Préface de Latitudes féminines par le Pr Josué GUEBO.
On doit au poète Zadi Zaourou d’avoir mis à hauteur de regards, le mythe selon lequel les hommes et les femmes vivaient naguère en deux communautés séparées. Conduite par Mahiè Trokpè, la gent féminine menait une existence autarcique, complètement absente à l’idée qu’ait pu exister une communauté autre. Puis un jour, sur fond de fascination et de belligérance, survint la rencontre. Les femmes, nous dit le mythe, furent battues militairement par les hommes. Mais, ouvrières de l’intelligence et du charme, elles décidèrent de vaincre leurs adversaires, à la bataille de la durée, à la guerre du temps. Or, si telle est la parole du mythe, telle semble aussi la ligne force du florilège de pages qu’offre, dans le présent livre, Essie Kelly.
A l’artillerie de leurs intrigues, à la poudrière de leurs convictions, les femmes ici ambitionnent de redessiner les contours d’un monde manifestement mal écrit. Femmes de tous les âges, femmes de toutes les conditions, femmes de tous les tempéraments, elles entendent triompher d’une existence globalement dominée par le mâle. Pourtant, dans le ton de ces pages volontaristes, affleurent, parfois, le doute et la résignation. En témoigne cette voix fluette et blessée jetant aux commissures de la confidence, cet aveu acidulé :
« J’étais comme un chien qui bat de la queue en vain, quémandant une caresse. J’ai vécu suspendue à tes lèvres dans l’attente d’un geste d’affection, de l’expression d’un regret, d’un mot d’excuse».
Là percent, on le voit, les mots d’un amour réduit à mendier une once de regard, scandale qui semble conforter la douloureuse sentence de Simone de Beauvoir : « L’action des femmes n’a jamais été qu’une agitation symbolique, elles n’ont gagné que ce que les hommes ont bien voulu leur concéder (…) Toute l’histoire des femmes a été faite par les hommes »

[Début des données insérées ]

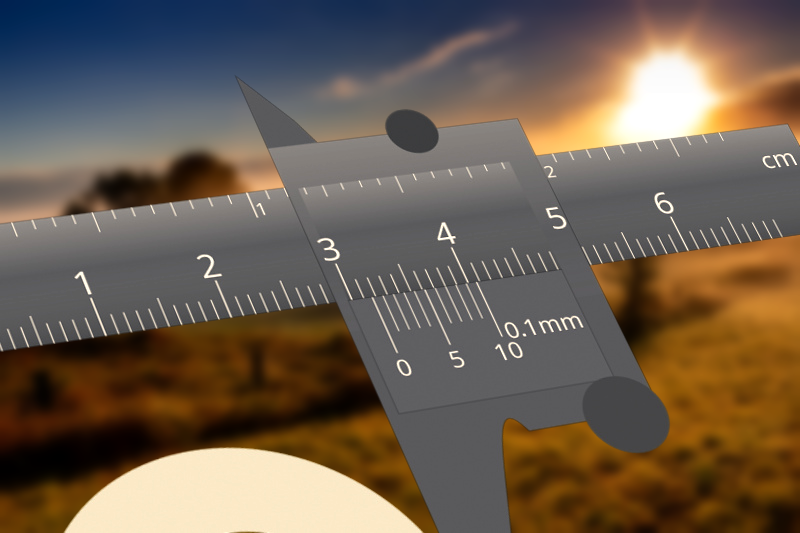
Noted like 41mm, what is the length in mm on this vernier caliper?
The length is 31.7mm
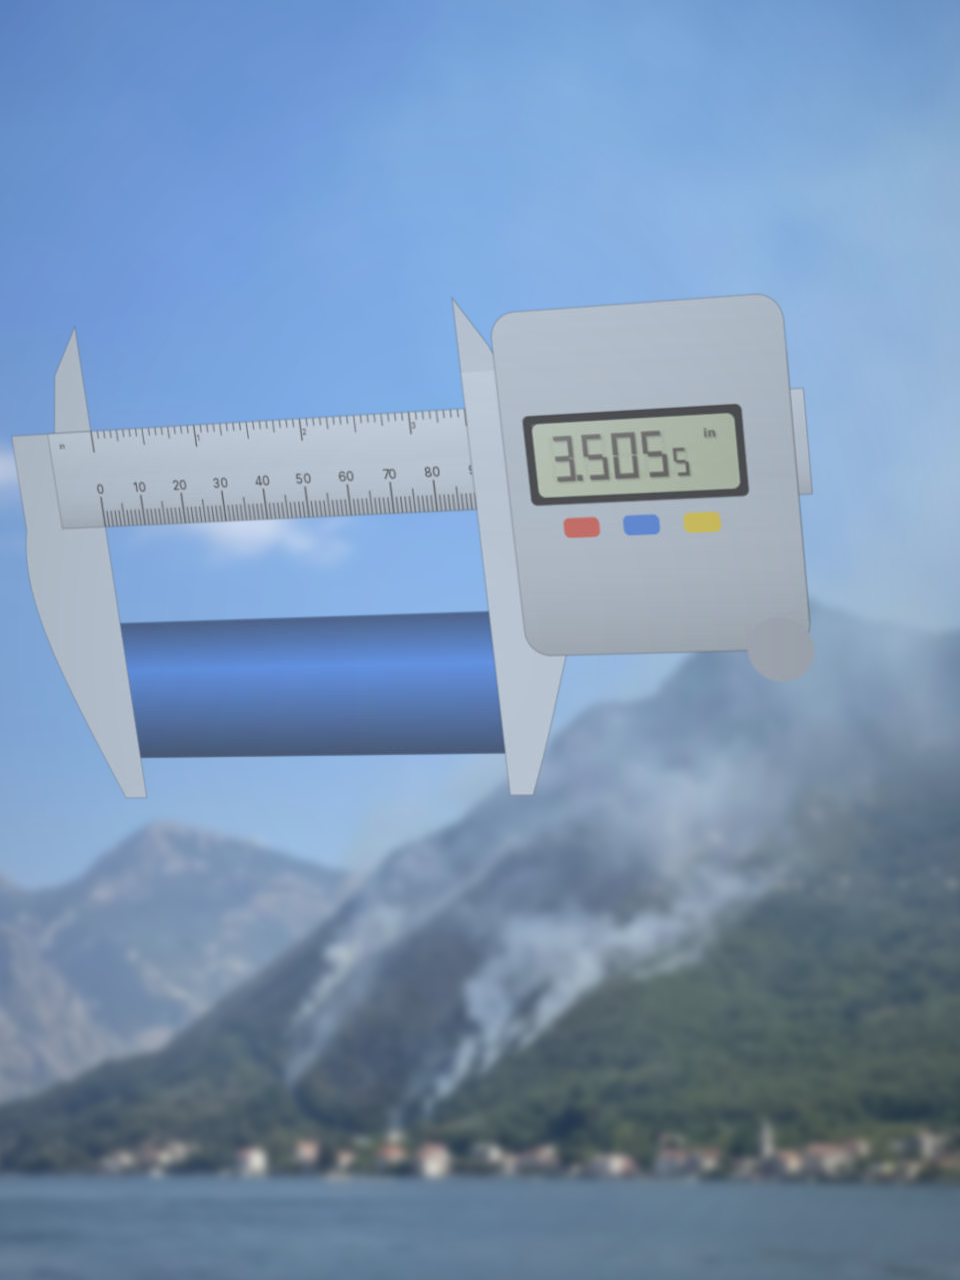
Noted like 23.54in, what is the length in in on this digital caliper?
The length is 3.5055in
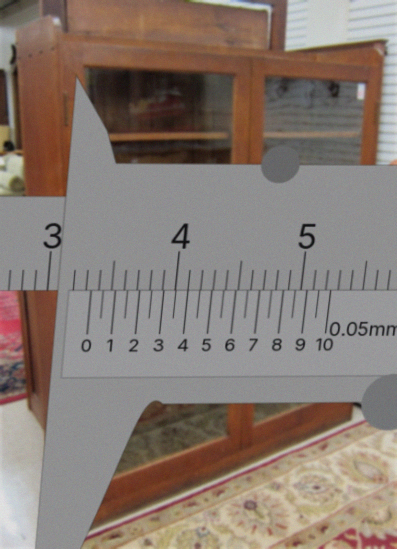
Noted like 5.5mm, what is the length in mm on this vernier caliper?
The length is 33.4mm
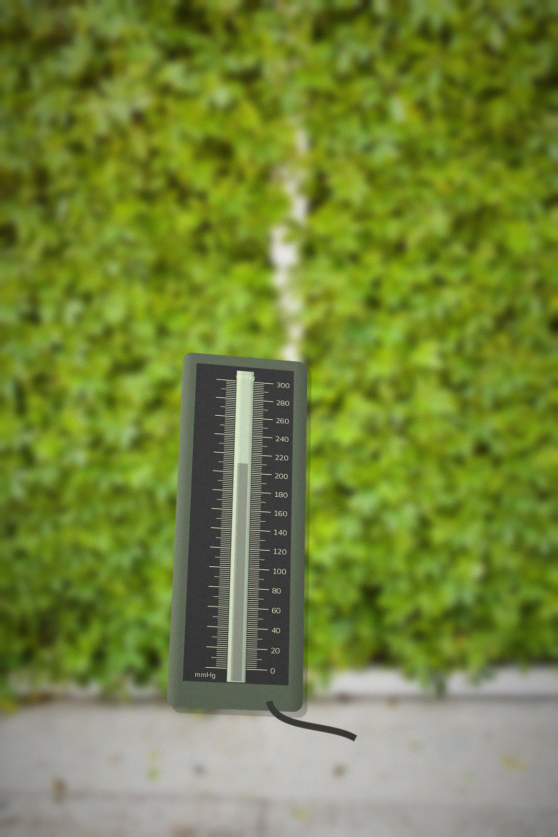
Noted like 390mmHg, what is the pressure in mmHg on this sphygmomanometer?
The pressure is 210mmHg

Fort heureusement, l’idéologie – disons plutôt la doctrine – de08°N – 05°O Latitudes féminines parait aux antipodes de toute posture larmoyante. Dans le présent livre d’Essie Kelly, la parole des Femmes, en effet, n’est pas faite que du bois de la résignation ou du défaitisme. Contre un mâle replet d’impunité, couvé d’indolence et revêtu de complaisance, la voix sait ici porter l’étendard de la dignité. Ce timbre-là récuse les fausses valeurs de la suprématie masculine. A ces hommes faisant la guerre aux femmes par le viol des corps et des consciences, la voix forte de 08°N – 05°O Latitudes féminines oppose une attitude des plus fermes. Le message d’Essie Kelly est clair : face au mal triomphant, il n’est point question de baisser les yeux, de marmonner des excuses, des chansons ou des prières. La Femme en général et l’Africaine en particulier, est en devoir de regarder le monde dans les yeux et de s’imposer à la force de ses convictions.
Or, par-delà la thématique de la guerre des sexes, le mérite de 08°N – 05°O Latitudes féminines tient aussi grandement de son analyse du rapport à l’argent, à l’avortement et au suicide. Chez Kelly, la prostituée n’est pas que sexe. Elle aussi besoin de reconnaissance, attente d’attention qu’une expression d’indifférence peut faire basculer. Même vénale, la femme reste conscience. Ainsi en est-il donc de l’avorteuse clandestine. Par ses objets ensanglantés, l’avorteuse, chez Kelly, réajuste le portrait d’un monde paradoxal où parfois l’attente inconséquente de la vie reste la promesse la plus sûre de la mort. L’argumentaire coule de source, polémique et implacable :
« Les gens n’ont pas le droit de juger, qu’ils laissent à Dieu le soin de le faire. Ils peuvent bien brandir ces lois absurdes qui nous refusent le droit de disposer librement de notre corps mais ils ne sont pas à notre place ».
Le présent recueil est a priori un plaidoyer, pour que la femme cesse d’être le souffre-douleur ou la parenthèse ludique que s’offre une conscience pervertie de la masculinité. Mais ces pages sont surtout un réquisitoire contre l’indifférence, un cri subtil contre la pire des tortures, celle qu’inflige le silence de l’être aimé. Au baiser de givre de l’insensibilité, Essie Kelly oppose l’étreinte égalitaire, pour qu’en l’homme meurt l’animal et qu’au mâle succède enfin le bien, c’est-à-dire la duale de la femme : sa face complémentaire, son âme gémellaire.